Par-delà le travail soigné qu’il produit sur les faits, pas si compliqué à faire on imagine, tant la chose a été documentée depuis 50 ans, Le Jour où Les Beatles se sont séparés vaut surtout pour l’émotion qu’il réussit à véhiculer autour d’une séparation rendue inévitable mais qui n’arrange pas grand monde. Le livre est dominé par les récits que l’auteur consacre au quotidien des quatre membres du groupe autour de l’événement. Ringo fait comme d’habitude et vient errer, comme si de rien n’était, dans les bureaux d’Apple, signant quelques papiers et se frottant avec crainte à la gêne ambiante et aux regards interrogateurs. Que restera-t-il de lui après ça ? Où est sa place véritable ? A-t-il eu de la chance ? Lennon, qui est peut-être celui qui a le plus souhaité ce moment et qui, officiellement, est celui qui le craint le moins, ressent une forme de trouble indicible mais aussi de rage qui l’aide à formuler un projet personnel de revanche contre McCartney et le monde entier. Blineau n’en rajoute pas dans la description qu’il fait de Yoko et de John, de ce qu’ils sont en train de devenir et ce que le leader créatif du groupe ne veut ou ne peut plus être. George Harrison est le moins bien servi ici. L’homme se concentre sur ce qui suit, persuadé que les chansons que ses comparses lui refusent depuis des années connaîtront un meilleur sort lorsqu’il se lancera en solo. Il y a bien sûr McCartney, placé au centre du jeu cette fois encore, parce qu’il s’est réservé le privilège de l’annonce officielle, quand bien même Lennon avait-il annoncé l’événement aux Beatles et à leur entourage…plus de cinq mois avant.

Hugues Blineau entre dans l’intimité du couple que forment Paul et Linda. Il est clairement de leur côté. Il le fait avec beaucoup de délicatesse pour dessiner un McCartney mélancolique et habité par le vide laissé par l’absence prochaine du groupe. Le final passé en leur compagnie est très beau. On retrouve ce « mystère de l’absence » dans une scène magnifique de composition où Lennon joue de la guitare et se rend compte que McCartney ne sera plus jamais là pour étalonner la qualité de sa composition, l’améliorer ou la défigurer. McCartney a des rêves de campagne qui sont de purs dérivatifs. Il n’y a guère que l’amour qui peut l’abriter un temps de l’effondrement. Le Jour où les Beatles se sont séparés s’accorde également quelques décrochés en coulisses pour tenter de mettre à jour les conséquences de la séparation sur des fans, des anonymes. Ce ne sont pas les pages les plus convaincantes de ce petit livre d’une centaine de pages, mais le contre-champ est imposé par le projet qui choisit vraiment, et avec beaucoup de bonheur, de traiter le sujet comme un drame intime plutôt que comme un événement médiatique ou planétaire. Cette manière de faire nous prive de développements spectaculaires comme de tout développement (et c’est moins heureux) sur la musique elle-même mais nous renvoie vers quelque chose de plus intéressant et que le livre ne peut qu’effleurer : le secret de la musique que ces quatre-là ont fabriquée, les dessous de sa confection et l’alchimie à laquelle elle renvoie.

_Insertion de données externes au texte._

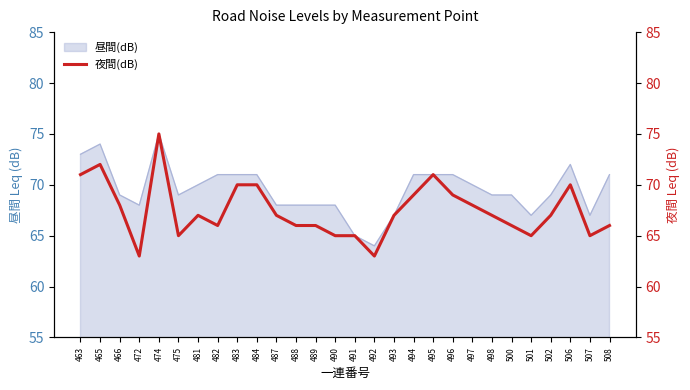

Where is the first local maximum?

465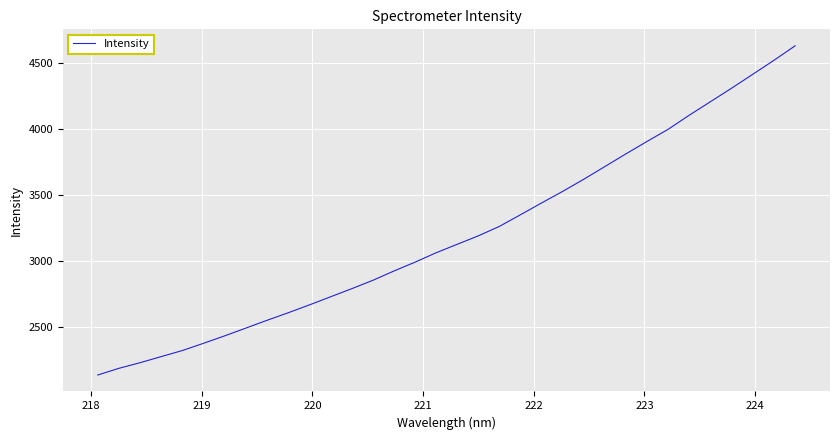

What is the minimum value shown in the chart?

2134.8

Il y a eu des milliers de pages écrites là-dessus, disséquant parfois les aléas de composition de tel ou tel titre pendant des heures et des heures. Hugues Blineau, en séparant les protagonistes et en décrivant le groupe au moment où il disparaît, fait remonter à la surface la trace à peine effacée de son existence, ainsi que les mécanismes personnels qui le faisaient tourner et collaborer. C’est dans cette explication en trompe l’œil du quatuor, de ses rouages, de ses habitudes mais aussi des attentions, bienveillantes ou pas, des musiciens les uns pour les autres, son évocation des hiérarchies explicites ou implicites, de la circulation des frustrations ou des récompenses, que le livre est le plus précieux et, paradoxalement, le plus précis alors qu’il n’évoque rien en détail.

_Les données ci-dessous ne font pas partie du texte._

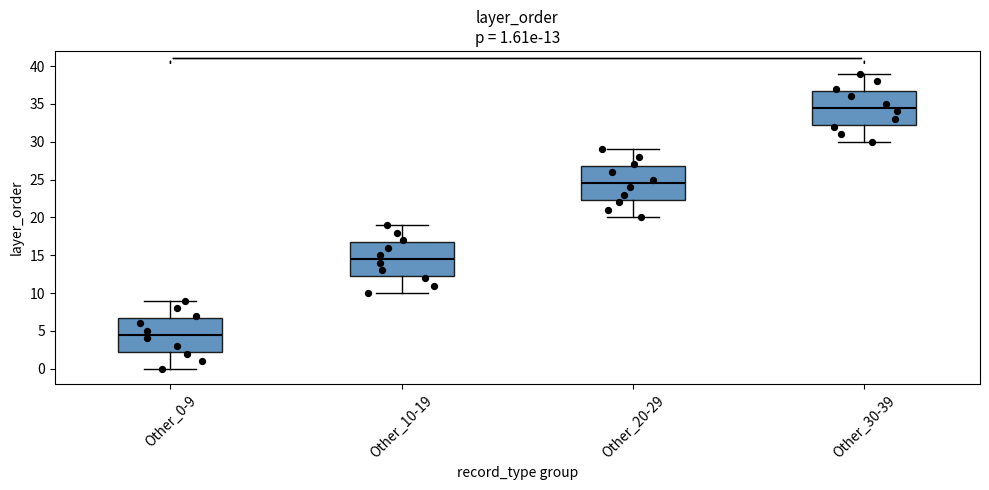

Which box's median line is the lowest?

Other_0-9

Les fans qui s’attendent à trouver des descriptions ultraprécises ou une évaluation de l’œuvre seront déçus. Pour tous les autres, la lecture de ce court roman/récit offrira un refuge à la fois nostalgique et préservé des outrages du temps, intéressant et émouvant. On le recommande avec la même discrétion polie et la tendresse que celles que Blineau a pour son sujet.